**GIVEN INSTRUCTION:** Turn the items below, from their first line through the line containing "2: (543, 558)", into a numbered list, omitting any blank lines.

Stored data
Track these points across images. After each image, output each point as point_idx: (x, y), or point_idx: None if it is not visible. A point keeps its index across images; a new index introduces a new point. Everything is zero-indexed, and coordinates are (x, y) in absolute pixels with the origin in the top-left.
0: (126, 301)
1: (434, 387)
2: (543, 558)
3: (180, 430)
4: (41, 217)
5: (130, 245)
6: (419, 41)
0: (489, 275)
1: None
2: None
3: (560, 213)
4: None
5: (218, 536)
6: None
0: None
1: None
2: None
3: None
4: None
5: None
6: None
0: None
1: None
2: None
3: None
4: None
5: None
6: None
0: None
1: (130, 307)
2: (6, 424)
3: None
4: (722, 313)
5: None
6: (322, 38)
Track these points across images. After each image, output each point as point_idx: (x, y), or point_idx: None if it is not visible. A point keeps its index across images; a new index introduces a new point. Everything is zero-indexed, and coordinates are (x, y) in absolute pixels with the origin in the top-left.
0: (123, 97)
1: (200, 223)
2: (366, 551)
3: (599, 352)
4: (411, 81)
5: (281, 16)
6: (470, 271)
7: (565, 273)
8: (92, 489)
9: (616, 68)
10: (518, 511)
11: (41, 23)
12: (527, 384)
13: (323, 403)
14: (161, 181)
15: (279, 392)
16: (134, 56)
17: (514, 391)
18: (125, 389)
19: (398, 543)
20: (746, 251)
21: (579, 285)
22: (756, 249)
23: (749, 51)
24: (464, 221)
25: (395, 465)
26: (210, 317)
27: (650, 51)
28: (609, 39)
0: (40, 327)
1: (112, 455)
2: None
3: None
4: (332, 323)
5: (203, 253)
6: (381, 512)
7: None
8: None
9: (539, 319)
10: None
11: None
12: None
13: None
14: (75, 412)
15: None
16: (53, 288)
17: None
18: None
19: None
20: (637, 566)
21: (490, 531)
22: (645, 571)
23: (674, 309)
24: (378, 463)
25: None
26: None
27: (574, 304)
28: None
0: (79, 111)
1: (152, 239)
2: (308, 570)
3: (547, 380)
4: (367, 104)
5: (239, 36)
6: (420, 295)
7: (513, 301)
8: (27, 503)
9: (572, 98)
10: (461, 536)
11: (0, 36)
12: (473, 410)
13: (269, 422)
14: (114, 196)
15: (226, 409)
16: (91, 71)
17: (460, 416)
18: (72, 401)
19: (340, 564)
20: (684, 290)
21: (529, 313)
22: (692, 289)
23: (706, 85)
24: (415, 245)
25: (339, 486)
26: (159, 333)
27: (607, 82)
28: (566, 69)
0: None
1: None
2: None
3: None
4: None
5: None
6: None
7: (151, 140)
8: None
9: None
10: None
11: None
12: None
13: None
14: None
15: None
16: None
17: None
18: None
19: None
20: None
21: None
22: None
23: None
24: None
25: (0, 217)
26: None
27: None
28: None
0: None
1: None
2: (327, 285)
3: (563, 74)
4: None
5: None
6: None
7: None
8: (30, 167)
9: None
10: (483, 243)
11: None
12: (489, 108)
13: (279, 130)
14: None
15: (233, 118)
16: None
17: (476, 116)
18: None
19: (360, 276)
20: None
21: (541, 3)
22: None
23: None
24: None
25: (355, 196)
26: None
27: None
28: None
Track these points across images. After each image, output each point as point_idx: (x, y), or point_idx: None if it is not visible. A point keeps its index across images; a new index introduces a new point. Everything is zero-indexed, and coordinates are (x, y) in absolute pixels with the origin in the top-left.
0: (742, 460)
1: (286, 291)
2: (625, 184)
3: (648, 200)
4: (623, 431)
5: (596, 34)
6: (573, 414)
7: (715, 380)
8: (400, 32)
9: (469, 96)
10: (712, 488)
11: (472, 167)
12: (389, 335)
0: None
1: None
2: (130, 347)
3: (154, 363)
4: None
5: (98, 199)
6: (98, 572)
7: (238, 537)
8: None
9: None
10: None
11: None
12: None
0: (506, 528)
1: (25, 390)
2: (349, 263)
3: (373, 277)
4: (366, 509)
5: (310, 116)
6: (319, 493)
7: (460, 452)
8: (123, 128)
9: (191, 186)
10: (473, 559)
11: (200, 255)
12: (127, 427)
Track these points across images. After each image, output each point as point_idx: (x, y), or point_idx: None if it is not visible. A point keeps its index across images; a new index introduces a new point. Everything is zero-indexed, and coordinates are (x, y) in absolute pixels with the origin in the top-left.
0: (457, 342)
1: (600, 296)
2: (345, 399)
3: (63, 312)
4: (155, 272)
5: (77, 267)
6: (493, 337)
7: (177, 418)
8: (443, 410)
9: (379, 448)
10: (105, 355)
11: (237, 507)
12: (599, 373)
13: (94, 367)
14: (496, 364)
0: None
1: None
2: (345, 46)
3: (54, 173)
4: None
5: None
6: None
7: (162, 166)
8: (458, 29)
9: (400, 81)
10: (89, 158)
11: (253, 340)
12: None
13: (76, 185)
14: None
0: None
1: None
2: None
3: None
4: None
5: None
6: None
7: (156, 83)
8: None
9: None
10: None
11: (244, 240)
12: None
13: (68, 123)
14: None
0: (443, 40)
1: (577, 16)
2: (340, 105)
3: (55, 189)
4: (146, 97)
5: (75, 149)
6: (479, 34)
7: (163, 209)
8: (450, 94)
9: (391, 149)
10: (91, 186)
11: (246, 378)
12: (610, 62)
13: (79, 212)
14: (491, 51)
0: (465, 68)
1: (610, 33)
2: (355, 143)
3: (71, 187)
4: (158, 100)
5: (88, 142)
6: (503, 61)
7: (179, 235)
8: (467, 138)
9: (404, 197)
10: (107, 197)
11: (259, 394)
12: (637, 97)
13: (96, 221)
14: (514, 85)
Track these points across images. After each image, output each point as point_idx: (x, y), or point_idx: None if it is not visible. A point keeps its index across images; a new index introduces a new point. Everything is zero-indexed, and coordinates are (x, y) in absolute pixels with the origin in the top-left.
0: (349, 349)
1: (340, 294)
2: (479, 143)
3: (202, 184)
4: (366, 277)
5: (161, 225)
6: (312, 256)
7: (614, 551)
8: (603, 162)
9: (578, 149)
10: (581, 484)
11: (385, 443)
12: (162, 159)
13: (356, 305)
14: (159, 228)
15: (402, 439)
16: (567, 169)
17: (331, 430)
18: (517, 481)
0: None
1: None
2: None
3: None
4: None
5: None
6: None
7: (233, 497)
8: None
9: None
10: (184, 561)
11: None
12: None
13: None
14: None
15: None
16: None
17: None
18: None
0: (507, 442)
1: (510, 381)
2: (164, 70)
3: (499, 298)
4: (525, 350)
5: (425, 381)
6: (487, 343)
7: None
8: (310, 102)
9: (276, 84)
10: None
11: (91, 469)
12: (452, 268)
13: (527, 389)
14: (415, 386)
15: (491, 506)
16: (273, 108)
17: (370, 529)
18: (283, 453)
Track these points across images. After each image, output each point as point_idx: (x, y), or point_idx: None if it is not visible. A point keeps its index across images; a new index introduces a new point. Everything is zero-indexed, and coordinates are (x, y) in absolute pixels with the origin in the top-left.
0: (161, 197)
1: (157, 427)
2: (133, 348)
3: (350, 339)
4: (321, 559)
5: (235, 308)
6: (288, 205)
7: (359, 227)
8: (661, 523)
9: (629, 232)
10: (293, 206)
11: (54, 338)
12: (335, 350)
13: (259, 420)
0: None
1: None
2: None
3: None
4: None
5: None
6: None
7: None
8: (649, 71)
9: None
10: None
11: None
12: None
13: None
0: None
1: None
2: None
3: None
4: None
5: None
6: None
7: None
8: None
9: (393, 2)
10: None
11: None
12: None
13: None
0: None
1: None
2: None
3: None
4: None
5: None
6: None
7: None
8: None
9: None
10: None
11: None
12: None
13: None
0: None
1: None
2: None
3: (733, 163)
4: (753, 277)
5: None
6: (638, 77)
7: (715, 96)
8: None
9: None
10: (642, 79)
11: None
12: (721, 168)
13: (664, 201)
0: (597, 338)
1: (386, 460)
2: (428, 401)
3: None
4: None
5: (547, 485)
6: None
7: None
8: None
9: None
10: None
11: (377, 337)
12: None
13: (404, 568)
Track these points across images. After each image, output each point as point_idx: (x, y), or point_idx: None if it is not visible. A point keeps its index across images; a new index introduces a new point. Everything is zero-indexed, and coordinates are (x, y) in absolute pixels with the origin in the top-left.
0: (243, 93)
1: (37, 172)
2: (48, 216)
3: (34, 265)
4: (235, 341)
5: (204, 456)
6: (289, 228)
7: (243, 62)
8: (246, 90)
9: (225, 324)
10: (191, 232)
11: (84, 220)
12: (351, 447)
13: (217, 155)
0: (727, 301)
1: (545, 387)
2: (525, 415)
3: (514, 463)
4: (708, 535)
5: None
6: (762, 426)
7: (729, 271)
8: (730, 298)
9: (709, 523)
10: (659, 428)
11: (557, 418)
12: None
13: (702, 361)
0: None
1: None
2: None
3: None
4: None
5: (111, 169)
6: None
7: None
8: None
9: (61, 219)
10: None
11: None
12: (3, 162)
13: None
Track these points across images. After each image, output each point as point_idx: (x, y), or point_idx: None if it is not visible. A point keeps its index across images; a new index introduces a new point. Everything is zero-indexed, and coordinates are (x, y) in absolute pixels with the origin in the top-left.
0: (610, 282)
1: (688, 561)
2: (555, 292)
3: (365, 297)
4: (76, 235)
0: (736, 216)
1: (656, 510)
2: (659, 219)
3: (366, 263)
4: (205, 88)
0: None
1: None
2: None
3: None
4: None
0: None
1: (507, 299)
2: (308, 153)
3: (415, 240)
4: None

**EXERCISE RESULT:**
1. Track these points across images. After each image, output each point as point_idx: (x, y), or point_idx: None if it is not visible. A point keeps its index across images; a new index introduces a new point. Everything is zero-indexed, and coordinates are (x, y) in absolute pixels with the origin in the top-left.
2. 0: (126, 301)
3. 1: (434, 387)
4. 2: (543, 558)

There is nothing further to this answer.